- Удар показал, значит? А морда у тебя в крови - это для пущей натуральности?!
Я усмехаюсь и лениво пожимаю плечами.
- Не повезло.
Артем поднимает руку, и Павел сразу напрягается, но зря. Толчин лишь дважды похлопывает по ладони отчима, как жест, каким борцы уведомляют о сдаче в поединке.
Только он не сдавался.
- Не надо, Павел, отпусти. Ни к чему это. Я уже высказался.
- И даже не пояснишь, что это значит? Что вы не поделили? - снова повышает голос Адельштайн и спохватывается: - И почему ты без Агаты? Где моя дочь?!
- Я здесь, пап, - раздается несмелый голос Агаты.
Слыша его, я чувствую счастье и досаду одновременно. Досаду - из-за того, что она снова видит меня битым.
Но битый не побежденный, и я надеюсь, у меня будет возможность ей это объяснить.
Но в её сторону не смотрю. Как и Артем.
- Воропаев знает, за что получил, - говорит он, старательно игнорируя появление Агаты, но я видел, как он сильнее стиснул челюсти при звуках ее голоса. - Уверен, что знает. Судя по тому, что не пытается мне ответить и даже не защищается. А ни перед кем другим я отчитываться не обязан.
- Ты на моей яхте… - начинает наставительно Павел, но Толчин его перебивает.

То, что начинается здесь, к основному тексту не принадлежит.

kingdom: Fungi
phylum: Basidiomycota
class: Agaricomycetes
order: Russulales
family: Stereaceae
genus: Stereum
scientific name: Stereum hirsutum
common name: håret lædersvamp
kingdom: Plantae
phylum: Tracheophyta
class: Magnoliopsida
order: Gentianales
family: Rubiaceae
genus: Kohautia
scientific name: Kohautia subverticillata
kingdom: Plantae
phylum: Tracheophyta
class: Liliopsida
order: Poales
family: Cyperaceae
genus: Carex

- Я уже ухожу. Не смею задерживаться.
Обронив сомнительное в своей искренности извинение, он поворачивается, чтобы уйти.
- Толчин!
На зов отца уже бывшей девушки не оборачивается и без лишних слов покидает яхту.
Я перевожу взгляд на Агату.
Она смотрит на удаляющуюся неестественно прямую спину и дрожит всем телом. Я догадываюсь, что моя девочка плачет, и невольно подаюсь к ней, хочу обнять, защитить, утешить, но одёргиваю себя. Сейчас не время и не место, Воропаев.
И зрителей слишком много.
Шаги за спиной подсказывают, что на одного зрителя становится меньше - поспешивший на помощь член команды покинул театр боевых действий. Тактичность и невмешательство - первое, чему учат при найме на частную яхту.
Бросив еще один взгляд на застывшую у края палубы Агату, заставляю себя молча пройти мимо.
Вхожу в каюту, достаю из мини-бара лёд, как дверь снова распахивается, и за мной следом влетает зарёванная мама.
- М-м-марсель… - всхлипывает на высокой, почти истеричной ноте и начинает рыдать.
Горько, отчаянно, жалобно. И выглядит испуганной, жалкой, как маленькая, намокшая под дождем, птичка.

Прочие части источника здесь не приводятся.